I have never really found the BBC overtly anti-Israel. Having attended many a pro-Palestinian meeting I always hear them moan about how anti-Palestinian Auntie is.
And despite the recent Panorama with Jane "Clare Short" Corbin they have given Israel's relief team to Haiti incredible coverage, as have Sky and CNN. No one has believed how Israel got to the disaster zone so quickly and set up a field hospital so efficiently and before anyone else, including the Americans.
And then there was the recent Newsnight with Tim Collins taking a walk through Sderot and Gaza in order to give his own experienced military perspective on how certain disputed deaths might have been caused and mosques destroyed. He totally found in Israel's favour.
I just received a copy of this complaint below to Auntie from the pro-Palestine campaign (some might even say lobby). It is a fascinating read. The most fascinating part is the letter's allusion to Micky Rosenfeld, Israel's police spokesman (aka Mickey Roosevelt apparently)as being "'from North London'".
Whatever could they mean by repeating such a meaningless fact? Answers on a postcard please:
Newsnight Tuesday 19th January 2010 complaint to BBCShare
I was repelled by the ‘Newsnight” segment featuring Colonel Tim Collins on
Tuesday night. He was on an obvious mission to justify the Israeli massacre in
Gaza that occurred a year ago. Given the BBC’s callous refusal to publicise The
DEC appeal that followed this inhuman and, universally acknowledged,
disproportionate attack, it is astonishing that you would follow this up with a
downright justification of Israel’s horrific war crimes. The BBC’S claim to
impartiality has been completely discredited by this sequence of events.
Colonel Collins, who has been compared to a character out of ‘Apocalypse Now,’
made no effort to make sense of the numbers of deaths involved: 13 Israelis
(four of those were ‘friendly fire’, 1,400 Palestinians, involving hundreds of
civilians, including women and children. Instead, he seemed unmoved by the
evidence in front of him and chose only to see Hamas posters and interview the
usual suspects in their ‘lair’ with an arsenal consisting of homemade rockets.
At Sderot, his guide was Mickey Roosevelt, ‘from North London’ who showed
Colonel Collins the rockets collected since 2000 which have caused so little
damage.
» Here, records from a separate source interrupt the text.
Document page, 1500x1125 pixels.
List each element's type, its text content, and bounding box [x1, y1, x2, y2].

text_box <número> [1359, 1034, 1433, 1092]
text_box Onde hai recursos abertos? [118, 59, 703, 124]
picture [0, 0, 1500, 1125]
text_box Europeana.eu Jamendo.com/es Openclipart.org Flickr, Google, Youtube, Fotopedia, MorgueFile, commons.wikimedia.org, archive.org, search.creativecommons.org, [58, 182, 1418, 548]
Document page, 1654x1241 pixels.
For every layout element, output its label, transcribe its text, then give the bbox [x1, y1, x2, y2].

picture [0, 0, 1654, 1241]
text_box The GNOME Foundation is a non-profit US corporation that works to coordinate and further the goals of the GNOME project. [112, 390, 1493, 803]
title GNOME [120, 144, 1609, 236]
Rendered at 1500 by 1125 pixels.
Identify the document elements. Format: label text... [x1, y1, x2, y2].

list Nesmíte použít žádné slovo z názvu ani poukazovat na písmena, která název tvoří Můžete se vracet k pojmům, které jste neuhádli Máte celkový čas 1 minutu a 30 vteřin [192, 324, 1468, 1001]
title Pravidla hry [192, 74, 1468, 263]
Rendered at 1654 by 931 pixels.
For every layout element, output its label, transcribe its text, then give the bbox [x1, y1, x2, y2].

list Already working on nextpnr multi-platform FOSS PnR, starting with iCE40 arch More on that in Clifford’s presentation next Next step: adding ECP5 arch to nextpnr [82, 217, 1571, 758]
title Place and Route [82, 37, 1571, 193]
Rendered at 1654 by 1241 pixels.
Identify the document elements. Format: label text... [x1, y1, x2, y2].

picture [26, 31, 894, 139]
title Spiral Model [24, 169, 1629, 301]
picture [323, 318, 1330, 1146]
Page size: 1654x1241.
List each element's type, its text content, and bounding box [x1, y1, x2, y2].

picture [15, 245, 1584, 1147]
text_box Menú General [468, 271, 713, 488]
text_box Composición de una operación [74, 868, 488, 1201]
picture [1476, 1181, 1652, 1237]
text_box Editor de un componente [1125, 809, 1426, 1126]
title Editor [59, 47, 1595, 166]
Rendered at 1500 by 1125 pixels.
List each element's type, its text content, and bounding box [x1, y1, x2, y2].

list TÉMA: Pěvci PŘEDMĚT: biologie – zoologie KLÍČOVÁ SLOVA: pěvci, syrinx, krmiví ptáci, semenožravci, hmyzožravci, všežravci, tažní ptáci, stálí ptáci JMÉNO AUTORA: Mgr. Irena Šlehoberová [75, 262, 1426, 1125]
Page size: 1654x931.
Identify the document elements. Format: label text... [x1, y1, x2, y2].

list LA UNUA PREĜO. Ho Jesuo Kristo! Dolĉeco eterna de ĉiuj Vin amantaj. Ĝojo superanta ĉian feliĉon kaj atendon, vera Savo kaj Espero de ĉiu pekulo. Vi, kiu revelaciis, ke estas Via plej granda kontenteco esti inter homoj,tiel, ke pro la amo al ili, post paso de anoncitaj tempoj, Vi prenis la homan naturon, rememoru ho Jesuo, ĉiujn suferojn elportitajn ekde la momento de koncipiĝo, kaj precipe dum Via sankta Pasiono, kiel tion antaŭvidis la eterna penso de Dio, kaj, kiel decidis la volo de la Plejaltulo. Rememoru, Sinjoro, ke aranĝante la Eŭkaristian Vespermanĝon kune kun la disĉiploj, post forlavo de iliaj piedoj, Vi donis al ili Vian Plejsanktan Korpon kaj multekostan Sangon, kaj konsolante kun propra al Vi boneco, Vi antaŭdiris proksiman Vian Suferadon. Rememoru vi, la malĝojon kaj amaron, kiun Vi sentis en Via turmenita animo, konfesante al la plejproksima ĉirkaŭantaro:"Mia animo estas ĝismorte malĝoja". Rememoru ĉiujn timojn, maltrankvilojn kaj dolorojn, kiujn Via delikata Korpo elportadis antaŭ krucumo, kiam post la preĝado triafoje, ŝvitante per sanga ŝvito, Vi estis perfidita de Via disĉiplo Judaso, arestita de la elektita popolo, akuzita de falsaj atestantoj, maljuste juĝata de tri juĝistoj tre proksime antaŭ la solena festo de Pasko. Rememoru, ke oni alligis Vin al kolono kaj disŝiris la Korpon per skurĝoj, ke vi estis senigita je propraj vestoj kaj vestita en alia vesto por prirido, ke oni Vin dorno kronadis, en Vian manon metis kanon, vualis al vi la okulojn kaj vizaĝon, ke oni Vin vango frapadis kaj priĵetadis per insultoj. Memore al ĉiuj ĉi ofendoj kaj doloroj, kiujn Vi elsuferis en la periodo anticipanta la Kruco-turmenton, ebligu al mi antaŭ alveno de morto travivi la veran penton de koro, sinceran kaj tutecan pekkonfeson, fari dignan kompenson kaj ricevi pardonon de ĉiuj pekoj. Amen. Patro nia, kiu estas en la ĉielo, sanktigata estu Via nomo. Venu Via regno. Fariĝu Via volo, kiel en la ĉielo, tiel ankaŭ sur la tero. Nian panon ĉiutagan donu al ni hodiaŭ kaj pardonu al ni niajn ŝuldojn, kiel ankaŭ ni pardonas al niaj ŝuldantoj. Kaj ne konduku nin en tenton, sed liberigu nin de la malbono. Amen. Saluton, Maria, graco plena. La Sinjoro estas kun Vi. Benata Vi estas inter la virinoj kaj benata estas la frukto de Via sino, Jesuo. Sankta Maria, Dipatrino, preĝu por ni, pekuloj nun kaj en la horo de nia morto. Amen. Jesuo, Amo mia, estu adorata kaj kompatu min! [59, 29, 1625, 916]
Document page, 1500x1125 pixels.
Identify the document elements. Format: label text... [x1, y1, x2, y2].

He was not taken to review Israel’s arsenal of F16s, nuclear weapons,
phosphorous bombs and all the other paraphanalia of the world’s fourth largest
army. It was as if Israel was the unarmed victim, living in fear of having homes
demolished, schools flattened and hundreds of civilians slaughtered.
The programme presented a complete distortion of the facts and made no attempt
to inform, provide context, or even the slightest attempt at impartiality.
Colonel Collins is well-known for his gung-ho speeches (‘show them no mercy’,
‘we are their nemesis’) and boasts of his war record in the most brutal military
interventions of the past decades. ‘Not as bad as Faluja,’ he commented, eyeing
a flattened mosque. He claimed to have found proof of weapons having been stored
in the crypt of this building, but there was no evidence shown on camera.
As he toured the region in an Israeli-piloted helicopter, he flew over Qalqilya,
one of the Palestinian towns most grievously affected by Israel’s apartheid
wall. ‘It’s to protect the main road,’ said the pilot, speaking of an
Israeli-only road built on stolen Palestinian land.
Given the BBC’s complete blanking of the recent VivaPalestina Convoy, the Gaza
Freedom March, and other efforts by civil society humanitarian activists from
around the world, the programme takes on a special meaning. The depth of the
BBC’s bias is demonstrated across the entire output of your programming and not
only by the skewed nature of this particular item on ‘Newsnight.’